Unlocking the Reader’s Mind: Control We Wish We Had
If writing were mathematics, then only half of the equation would be in the writing itself. The other half lies within the reader. We can write what we want the reader to know, but when they are reading it, the big question is: do they get it? Not always. I’ve been in situations where I thought I had written something really well and the person reading it is totally lost (which is why we all need great first readers). I’ve also written simple stories that, when discussed in a college class I’m visiting as a guest writer, I hear all sorts of motifs, symbols, and crazy things I never imagined when I wrote the story (on those days I feel like a genius).

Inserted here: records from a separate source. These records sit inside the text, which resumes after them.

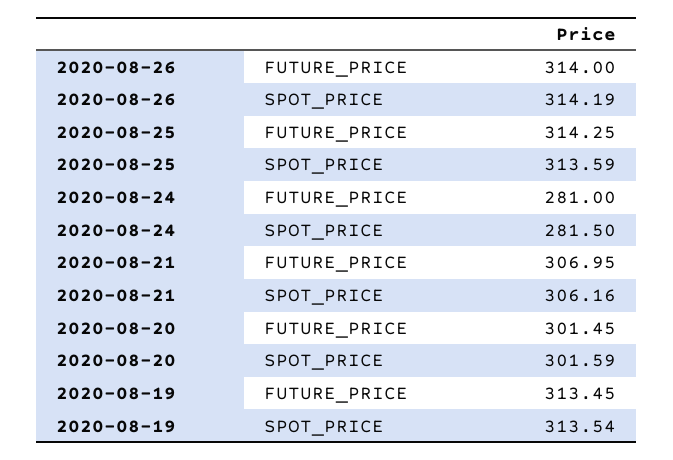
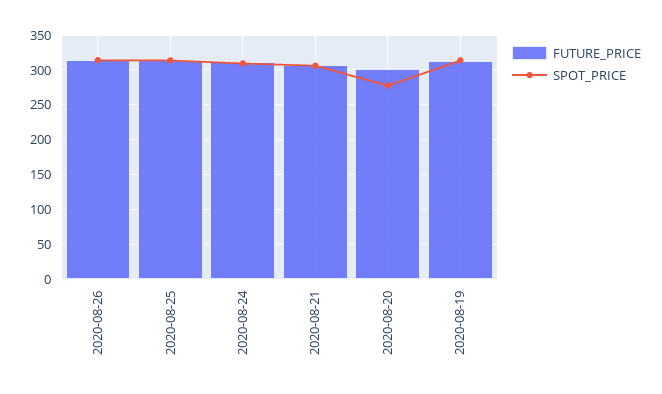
  {
    "FUTURE_PRICE": {
      "2020-08-26": 314,
      "2020-08-25": 314.25,
-     "2020-08-24": 281,
+     "2020-08-24": 310,
      "2020-08-21": 306.95,
      "2020-08-20": 301.45,
      "2020-08-19": 313.45
    },
    "SPOT_PRICE": {
      "2020-08-26": 314.19,
      "2020-08-25": 313.59,
-     "2020-08-24": 281.5,
+     "2020-08-24": 310,
      "2020-08-21": 306.16,
-     "2020-08-20": 301.59,
+     "2020-08-20": 280,
      "2020-08-19": 313.54
    }
  }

How does the magic work? No one knows. Or at least, no one has given me a believable thesis for it. We have no way of controlling what happens in the mind of the reader and, I think, once we find our own voice and are dedicated to it, we have little control over the way we express ourselves and think. It is our DNA; it is who we are. It’s frustrating when it doesn’t work, but it’s also equally perplexing when it does work all too well. What’s odd as well is that I find very little middle ground. The reader either gets it or they don’t. It either works or it doesn’t. It either sells or it doesn’t.
So what is to be done about it? Nothing, but two things: write and write the best you can. Once it leaves your hands and is published, then it is up to the reader to take the task from there. If all of us writers knew the secret formula for conveying our thoughts straight into the reader’s mental vein, maybe like a shot of gin, then we’d all be doing it. If publishers knew the secret of publishing works that resonated highly with readers, then those lucky writers would be getting royalty checks out the wazoo. But the truth is: none of us know much about how it actually works. It just does. And sometimes, it doesn’t.
So what is the takeaway? Write the best you can. And when it is the best you can, leave it at that. It could be you have a bestseller right from book one. It could be you have a bestseller at book five. Or it could be that the book you had that flunked (I’m thinking of Melville’s Moby Dick, Shakespeare’s plays, or Fitzgerald’s Gatsby) may someday rise and become a classic. But the moral is neither we nor our publishers, editors, publicists, or anyone has a clue on how to make it better than the simple act of resonating with a reader.
When it works, pat yourself on the back. When it doesn’t, write again. The point, though, is to keep writing.
Because you truly do not know when the magic will strike.